Monitoring Bacterial Growth and Gene Expression via Fluorescence.

Bacterial growth and fluorescence measurements were performed using SpectraMax i3x plate reader (Molecular Devices). The detailed protocols are described in the SI Appendix.

l-azidohomoalanine Protein Labeling and Quantification.

In vivo labeling of proteins and estimation of translation rates were performed as described (26), with minor modifications highlighted in the SI Appendix.

Image Acquisition, Analysis, and Manipulation.

Plates, gel, and membrane images were acquired using an Amersham Imager 600 (GE Healthcare Life Sciences).

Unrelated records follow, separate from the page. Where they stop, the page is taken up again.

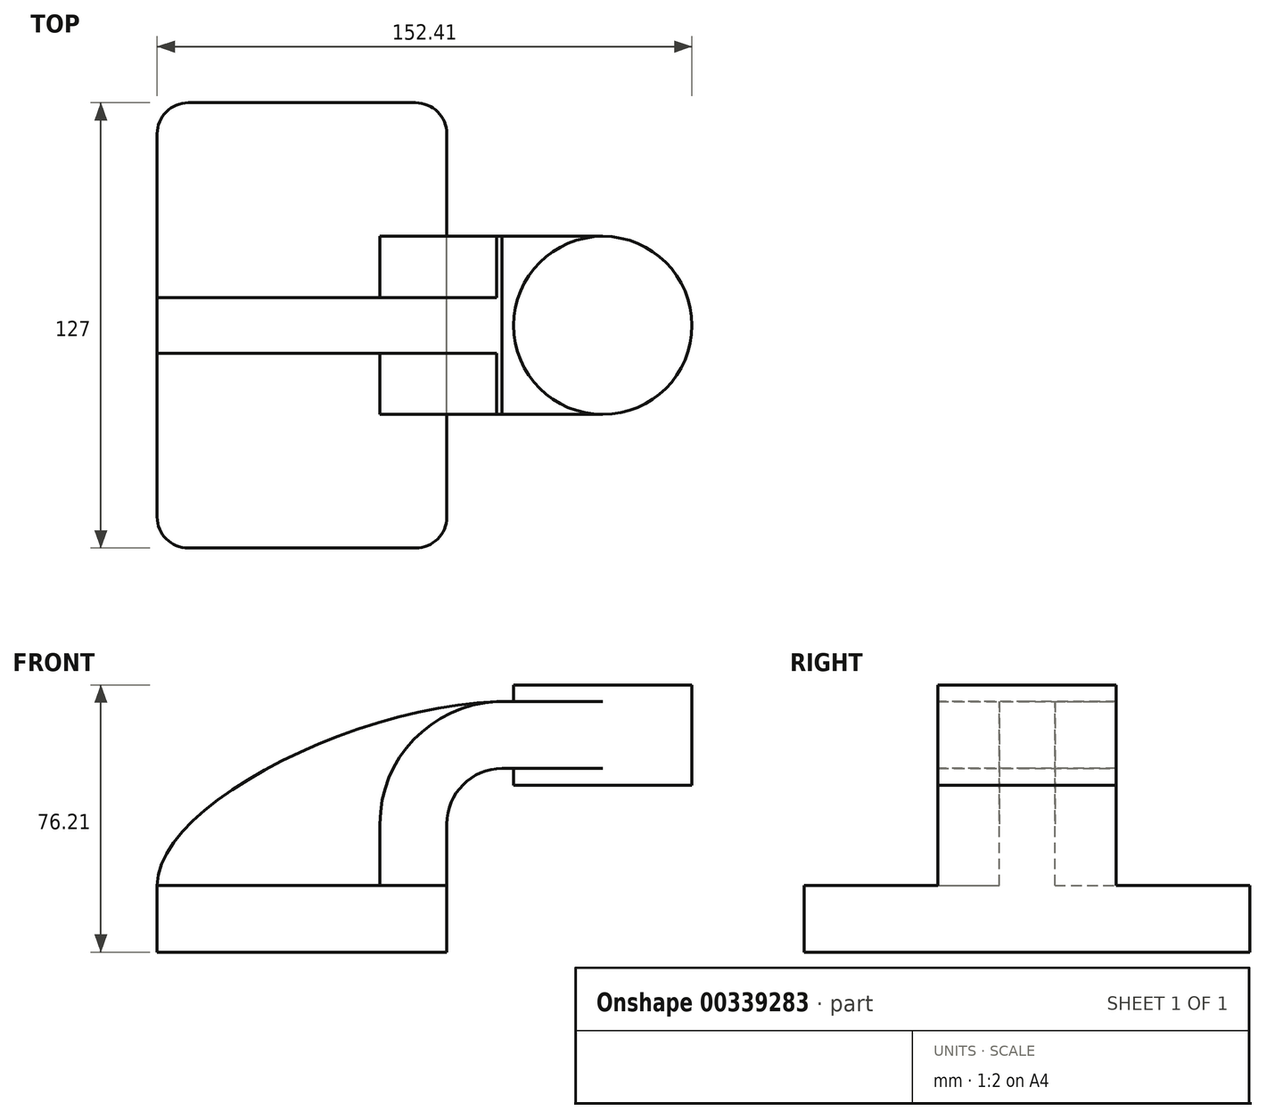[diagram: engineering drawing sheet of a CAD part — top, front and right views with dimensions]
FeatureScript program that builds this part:
annotation { "Feature Type Name" : "Feature", "Feature Type Description" : "" }
export const myFeature = defineFeature(function(context is Context, id is Id, definition is map)
    precondition{}
    {
        {
            var Q0;
            Q0=qCreatedBy(makeId("Front.planeOp"),FACE);
            var sketch = newSketch(context, id + "F0", { "sketchPlane" : qUnion([Q0])});
            skLineSegment(sketch, "E0.bottom", {"start": v(-41.28, -9.52) * mm, "end": v(41.28, -9.52) * mm});
            skLineSegment(sketch, "E0.top", {"start": v(-41.28, 9.52) * mm, "end": v(41.27, 9.52) * mm});
            skLineSegment(sketch, "E0.left", {"start": v(-41.27, -9.52) * mm, "end": v(-41.28, 9.52) * mm});
            skLineSegment(sketch, "E0.right", {"start": v(41.28, -9.52) * mm, "end": v(41.27, 9.52) * mm});
            skPoint(sketch, "E0.middle", {"position": v(0, 0) * mm});
            skLineSegment(sketch, "E1.bottom", {"start": v(60.32, 38.1) * mm, "end": v(111.12, 38.1) * mm});
            skLineSegment(sketch, "E1.top", {"start": v(60.32, 66.68) * mm, "end": v(111.12, 66.68) * mm});
            skLineSegment(sketch, "E1.left", {"start": v(60.32, 38.1) * mm, "end": v(60.32, 66.68) * mm});
            skLineSegment(sketch, "E1.right", {"start": v(111.13, 38.1) * mm, "end": v(111.12, 66.68) * mm});
            skPoint(sketch, "E1.middle", {"position": v(85.72, 52.39) * mm});
            skLineSegment(sketch, "E2", {"start": v(41.27, 9.52) * mm, "end": v(41.27, 27) * mm});
            skArc(sketch, "E3", {"start": v(41.27, 27) * mm, "mid": v(45.89, 38.19) * mm, "end": v(57.05, 42.88) * mm});
            skLineSegment(sketch, "E4", {"start": v(57.05, 42.88) * mm, "end": v(85.72, 42.88) * mm});
            skLineSegment(sketch, "E5.0", {"start": v(57, 61.93) * mm, "end": v(85.72, 61.93) * mm});
            skArc(sketch, "E5.1", {"start": v(22.23, 27) * mm, "mid": v(32.4, 51.64) * mm, "end": v(57, 61.93) * mm});
            skLineSegment(sketch, "E5.2", {"start": v(22.22, 9.52) * mm, "end": v(22.22, 27) * mm});
            skLineSegment(sketch, "E6", {"start": v(85.72, 38.1) * mm, "end": v(85.72, 66.68) * mm});
            skFitSpline(sketch, "E7", {"points": [v(-41.28, 9.53) * mm, v(57, 61.93) * mm], "startDerivative": vector(0.32, 69.09) * mm, "endDerivative": vector(123.69, 2.28) * mm});
            skSolve(sketch);
        }
        {
            var Q0;
            Q0=makeQuery(id+"F0.imprint","IMPRINT",FACE,{"disambiguationData":[TD([[makeQuery(id+"F0.imprint","IMPRINT",EDGE,{"derivedFrom":sQuery(id+"F0.wireOp",EDGE,"E0.bottom")}),1.0]])]});
            extrude(context, id + "F1", {"entities" : qUnion([Q0]), "endBound" : BoundingType.SYMMETRIC, "depth" : 127 * mm});
        }
        {
            var Q0;
            {var subQ0=sQuery(id+"F0.wireOp",EDGE,"E4");var subQ1=sQuery(id+"F0.wireOp",EDGE,"E1.left");var subQ2=makeQuery(id+"F0.imprint","INTERSECT",VERTEX,{"derivedFrom":[subQ1,subQ0]});Q0=makeQuery(id+"F0.imprint","IMPRINT",FACE,{"disambiguationData":[TD([[makeQuery(id+"F0.imprint","IMPRINT",EDGE,{"disambiguationData":[TD([[subQ2,-1.0]])],"derivedFrom":subQ1}),-1.0]])]});}
            var Q1;
            {var subQ1=sQuery(id+"F0.wireOp",EDGE,"E2");Q1=makeQuery(id+"F0.imprint","IMPRINT",FACE,{"disambiguationData":[TD([[makeQuery(id+"F0.imprint","IMPRINT",EDGE,{"derivedFrom":subQ1}),1.0]])]});}
            extrude(context, id + "F2", {"entities" : qUnion([Q0, Q1]), "operationType" : NewBodyOperationType.ADD, "endBound" : BoundingType.SYMMETRIC, "depth" : 50.8 * mm});
        }
        {
            var Q0;
            {var subQ3=sQuery(id+"F0.wireOp",EDGE,"E5.2");Q0=makeQuery(id+"F0.imprint","IMPRINT",FACE,{"disambiguationData":[TD([[makeQuery(id+"F0.imprint","IMPRINT",EDGE,{"derivedFrom":subQ3}),1.0]])]});}
            extrude(context, id + "F3", {"entities" : qUnion([Q0]), "operationType" : NewBodyOperationType.ADD, "endBound" : BoundingType.SYMMETRIC, "depth" : 15.88 * mm});
        }
        {
            var Q0;
            {var subQ4=sQuery(id+"F0.wireOp",EDGE,"E1.right");Q0=makeQuery(id+"F0.imprint","IMPRINT",FACE,{"disambiguationData":[TD([[makeQuery(id+"F0.imprint","IMPRINT",EDGE,{"derivedFrom":subQ4}),1.0]])]});}
            var Q1;
            Q1=sQuery(id+"F0.wireOp",EDGE,"E6");
            revolve(context, id + "F4", {"operationType" : NewBodyOperationType.ADD, "entities" : qUnion([Q0]), "axis" : qUnion([Q1]), "revolveType" : RevolveType.FULL});
        }
        {
            var Q0;
            Q0=makeQuery(id+"F1.opExtrude","CAP_EDGE",EDGE,{"disambiguationData":[OSD([sQuery(id+"F0.wireOp",EDGE,"E0.left")])],"isStart":false});
            var Q1;
            Q1=makeQuery(id+"F1.opExtrude","CAP_EDGE",EDGE,{"disambiguationData":[OSD([sQuery(id+"F0.wireOp",EDGE,"E0.right")])],"isStart":false});
            var Q2;
            Q2=makeQuery(id+"F1.opExtrude","CAP_EDGE",EDGE,{"disambiguationData":[OSD([sQuery(id+"F0.wireOp",EDGE,"E0.right")])],"isStart":true});
            var Q3;
            Q3=makeQuery(id+"F1.opExtrude","CAP_EDGE",EDGE,{"disambiguationData":[OSD([sQuery(id+"F0.wireOp",EDGE,"E0.left")])],"isStart":true});
            fillet(context, id + "F5", {"entities" : qUnion([Q0, Q1, Q2, Q3]), "radius" : 8.9 * mm, "tangentPropagation" : true, "allowEdgeOverflow" : false});
        }
    });
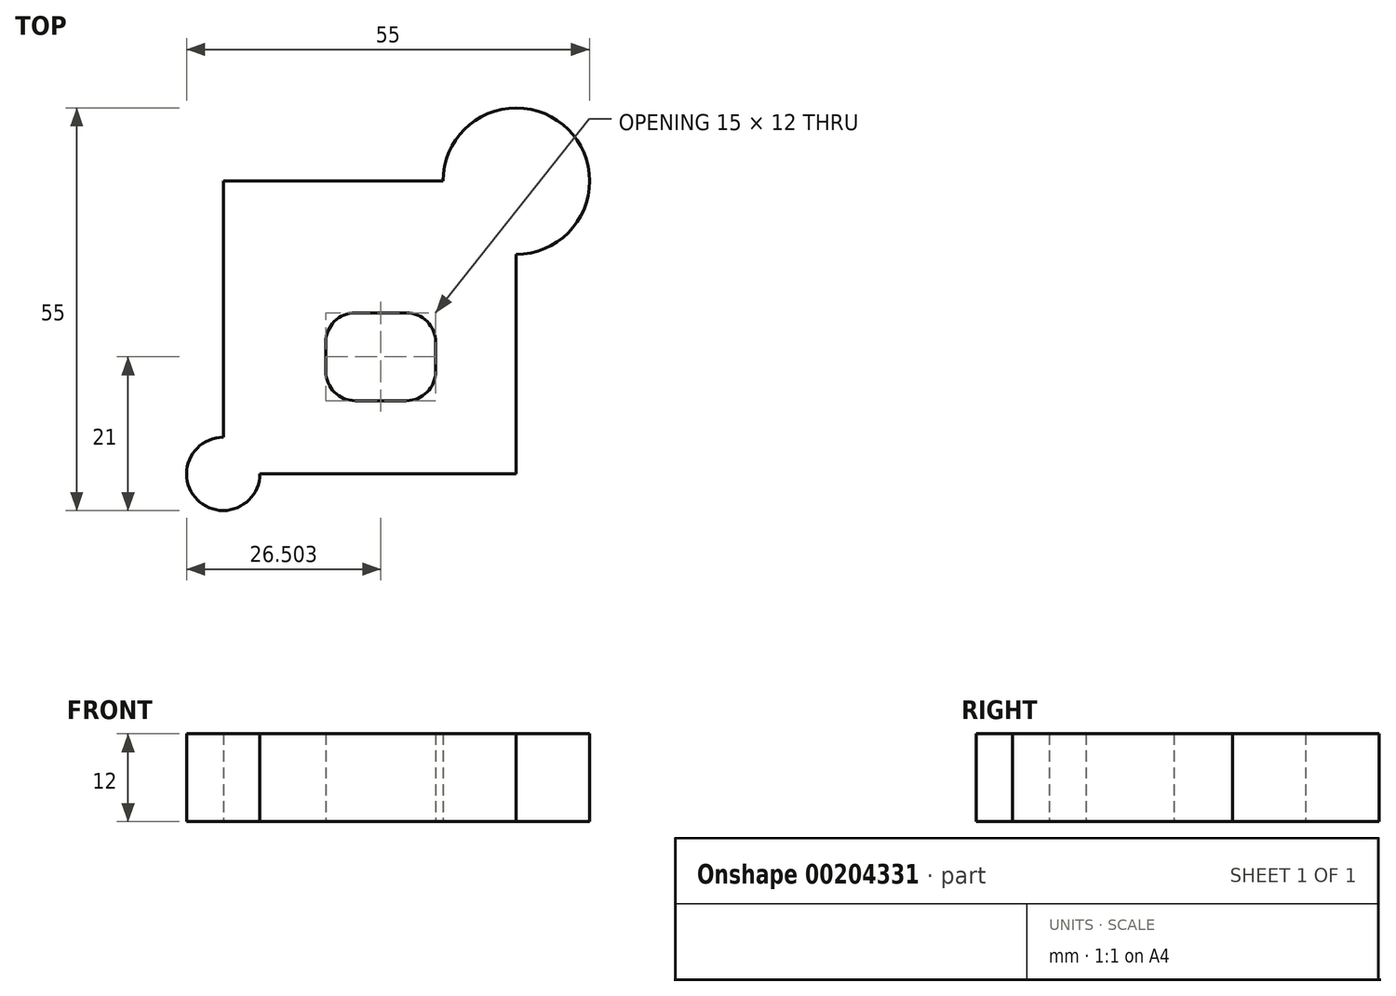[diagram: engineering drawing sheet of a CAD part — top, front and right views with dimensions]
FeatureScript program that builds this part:
annotation { "Feature Type Name" : "Feature", "Feature Type Description" : "" }
export const myFeature = defineFeature(function(context is Context, id is Id, definition is map)
    precondition{}
    {
        {
            var Q0;
            Q0=qCreatedBy(makeId("Top.planeOp"),FACE);
            var sketch = newSketch(context, id + "F0", { "sketchPlane" : qUnion([Q0])});
            skLineSegment(sketch, "E0.bottom", {"start": v(-39.87, 40) * mm, "end": v(0.13, 40) * mm});
            skLineSegment(sketch, "E0.top", {"start": v(-39.87, 0) * mm, "end": v(0.13, 0) * mm});
            skLineSegment(sketch, "E0.left", {"start": v(-39.87, 40) * mm, "end": v(-39.87, 0) * mm});
            skLineSegment(sketch, "E0.right", {"start": v(0.13, 40) * mm, "end": v(0.13, 0) * mm});
            skCircle(sketch, "E1", {"center": v(0.13, 40) * mm, "radius": 10 * mm});
            skCircle(sketch, "E2", {"center": v(-39.87, 0) * mm, "radius": 5 * mm});
            skLineSegment(sketch, "E3.bottom", {"start": v(-21.87, 22) * mm, "end": v(-14.87, 22) * mm});
            skLineSegment(sketch, "E3.top", {"start": v(-21.87, 10) * mm, "end": v(-14.87, 10) * mm});
            skLineSegment(sketch, "E3.left", {"start": v(-25.87, 18) * mm, "end": v(-25.87, 14) * mm});
            skLineSegment(sketch, "E3.right", {"start": v(-10.87, 18) * mm, "end": v(-10.87, 14) * mm});
            skPoint(sketch, "E4.visualSharp", {"position": v(-25.87, 22) * mm});
            skArc(sketch, "E4.filletArc", {"start": v(-21.87, 22) * mm, "mid": v(-24.7, 20.83) * mm, "end": v(-25.87, 18) * mm});
            skPoint(sketch, "E5.visualSharp", {"position": v(-10.87, 22) * mm});
            skArc(sketch, "E5.filletArc", {"start": v(-10.87, 18) * mm, "mid": v(-12.04, 20.83) * mm, "end": v(-14.87, 22) * mm});
            skPoint(sketch, "E6.visualSharp", {"position": v(-10.87, 10) * mm});
            skArc(sketch, "E6.filletArc", {"start": v(-14.87, 10) * mm, "mid": v(-12.04, 11.17) * mm, "end": v(-10.87, 14) * mm});
            skPoint(sketch, "E7.visualSharp", {"position": v(-25.87, 10) * mm});
            skArc(sketch, "E7.filletArc", {"start": v(-25.87, 14) * mm, "mid": v(-24.7, 11.17) * mm, "end": v(-21.87, 10) * mm});
            skSolve(sketch);
        }
        {
            var Q0;
            Q0=makeQuery(id+"F0.imprint","IMPRINT",FACE,{"disambiguationData":[TD([[makeQuery(id+"F0.imprint","IMPRINT",EDGE,{"derivedFrom":sQuery(id+"F0.wireOp",EDGE,"E3.bottom")}),1.0]])]});
            var Q1;
            {var subQ0=sQuery(id+"F0.wireOp",EDGE,"E0.right");var subQ1=sQuery(id+"F0.wireOp",EDGE,"E0.bottom");var subQ2=makeQuery(id+"F0.imprint","INTERSECT",VERTEX,{"derivedFrom":[subQ1,subQ0]});Q1=makeQuery(id+"F0.imprint","IMPRINT",FACE,{"disambiguationData":[TD([[makeQuery(id+"F0.imprint","IMPRINT",EDGE,{"disambiguationData":[TD([[subQ2,1.0]])],"derivedFrom":subQ1}),-1.0]])]});}
            var Q2;
            {var subQ0=sQuery(id+"F0.wireOp",EDGE,"E0.right");var subQ1=sQuery(id+"F0.wireOp",EDGE,"E0.bottom");var subQ2=makeQuery(id+"F0.imprint","INTERSECT",VERTEX,{"derivedFrom":[subQ1,subQ0]});Q2=makeQuery(id+"F0.imprint","IMPRINT",FACE,{"disambiguationData":[TD([[makeQuery(id+"F0.imprint","IMPRINT",EDGE,{"disambiguationData":[TD([[subQ2,1.0]])],"derivedFrom":subQ1}),1.0]])]});}
            var Q3;
            {var subQ0=sQuery(id+"F0.wireOp",EDGE,"E0.left");var subQ1=sQuery(id+"F0.wireOp",EDGE,"E0.top");var subQ2=makeQuery(id+"F0.imprint","INTERSECT",VERTEX,{"derivedFrom":[subQ1,subQ0]});Q3=makeQuery(id+"F0.imprint","IMPRINT",FACE,{"disambiguationData":[TD([[makeQuery(id+"F0.imprint","IMPRINT",EDGE,{"disambiguationData":[TD([[subQ2,-1.0]])],"derivedFrom":subQ1}),-1.0]])]});}
            var Q4;
            {var subQ0=sQuery(id+"F0.wireOp",EDGE,"E0.left");var subQ1=sQuery(id+"F0.wireOp",EDGE,"E0.top");var subQ2=makeQuery(id+"F0.imprint","INTERSECT",VERTEX,{"derivedFrom":[subQ1,subQ0]});Q4=makeQuery(id+"F0.imprint","IMPRINT",FACE,{"disambiguationData":[TD([[makeQuery(id+"F0.imprint","IMPRINT",EDGE,{"disambiguationData":[TD([[subQ2,-1.0]])],"derivedFrom":subQ1}),1.0]])]});}
            extrude(context, id + "F1", {"entities" : qUnion([Q0, Q1, Q2, Q3, Q4]), "depth" : 12 * mm});
        }
    });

ImageJ software (93) was used to crop the edges and adjust the brightness and contrast of the images. These modifications were simultaneously performed across the entire set images to be shown.

Data Availability

All study data are included in the article and/or SI Appendix.

Change History

March 16, 2021: The author line has been updated.